Orang Iran pernah hidup di negara yang sangat maju dan liberal, tetapi selama 43 tahun mereka menderita di bawah kediktatoran Ayatollah.
Selama seminggu terakhir, hampir seluruh publik Iran meledakan kemarahan mereka atas kematian Martha Amini yang berusia 22 tahun, yang ditangkap oleh polisi moral Iran yang terkenal kejam karena mengenakan jilbab secara tidak pantas. Dia dipukuli dan kemudian meninggal karena luka-luka yang diderianya. Reaksi rakyat Iran luar biasa.
Orang Iran pernah hidup di negara yang sangat progresif dan liberal, tetapi mereka telah menderita selama 43 tahun di bawah kediktatoran Ayatollah, rezim Islam radikal yang dikenal dengan kekejaman, kebrutalan dan kebencian terhadap wanita.

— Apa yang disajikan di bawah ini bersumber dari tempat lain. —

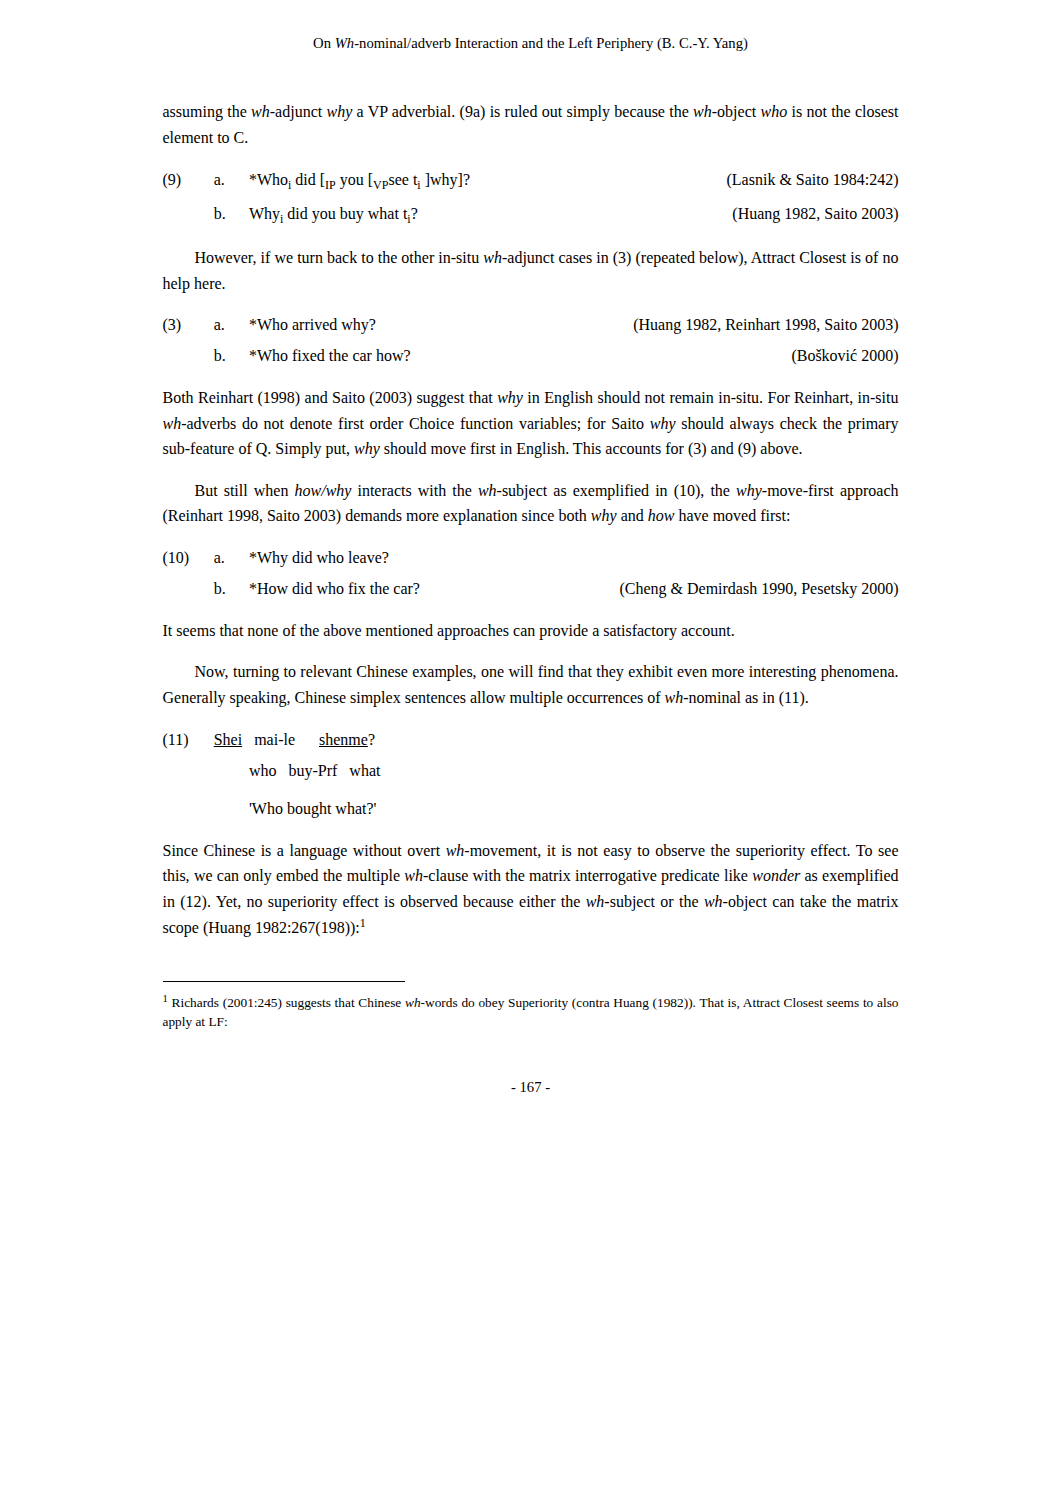On Wh-nominal/adverb Interaction and the Left Periphery (B. C.-Y. Yang)
assuming the wh-adjunct why a VP adverbial. (9a) is ruled out simply because the wh-object who is not the closest element to C.
(9) a. *Whoi did [IP you [VPsee ti ]why]? (Lasnik & Saito 1984:242)
b. Whyi did you buy what ti? (Huang 1982, Saito 2003)
However, if we turn back to the other in-situ wh-adjunct cases in (3) (repeated below), Attract Closest is of no help here.
(3) a. *Who arrived why? (Huang 1982, Reinhart 1998, Saito 2003)
b. *Who fixed the car how? (Bošković 2000)
Both Reinhart (1998) and Saito (2003) suggest that why in English should not remain in-situ. For Reinhart, in-situ wh-adverbs do not denote first order Choice function variables; for Saito why should always check the primary sub-feature of Q. Simply put, why should move first in English. This accounts for (3) and (9) above.
But still when how/why interacts with the wh-subject as exemplified in (10), the why-move-first approach (Reinhart 1998, Saito 2003) demands more explanation since both why and how have moved first:
(10) a. *Why did who leave?
b. *How did who fix the car? (Cheng & Demirdash 1990, Pesetsky 2000)
It seems that none of the above mentioned approaches can provide a satisfactory account.
Now, turning to relevant Chinese examples, one will find that they exhibit even more interesting phenomena. Generally speaking, Chinese simplex sentences allow multiple occurrences of wh-nominal as in (11).
(11) Shei mai-le shenme?
who buy-Prf what
'Who bought what?'
Since Chinese is a language without overt wh-movement, it is not easy to observe the superiority effect. To see this, we can only embed the multiple wh-clause with the matrix interrogative predicate like wonder as exemplified in (12). Yet, no superiority effect is observed because either the wh-subject or the wh-object can take the matrix scope (Huang 1982:267(198)):1
1 Richards (2001:245) suggests that Chinese wh-words do obey Superiority (contra Huang (1982)). That is, Attract Closest seems to also apply at LF:
- 167 -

Namun, kematian Mahsa memicu kerusuhan. Rakyat Iran telah mengalami penindasan yang sistematis, terutama terhadap perempuan. Melalui protes massa dan dukungan media sosial, rakyat Iran melakukan segala yang bisa mereka lakukan untuk merebut kembali negara mereka. Sayangnya, Barat tampaknya gagal lagi.
Sejak protes dimulai, gerakan ini dipimpin oleh perempuan, dan slogan 'Perempuan, Hidup, Kebebasan'. Sebuah video yang menunjukkan seorang wanita Iran memotong rambutnya dan membakar jilbabnya sebagai protes terhadap rezim Islam dan polisi moralnya yang brutal telah mulai beredar di media sosial dengan tagar #MahsaAmini.Â
Puluhan ribu orang Iran tanpa rasa takut berunjuk rasa saat pria dan wanita membakar jilbab mereka di depan umum, menari (tindakan ilegal lainnya dari wanita Iran) dan berteriak "Matilah diktator!" Protes membanjiri jalan-jalan. Menghadapi rezim polisi yang kejam.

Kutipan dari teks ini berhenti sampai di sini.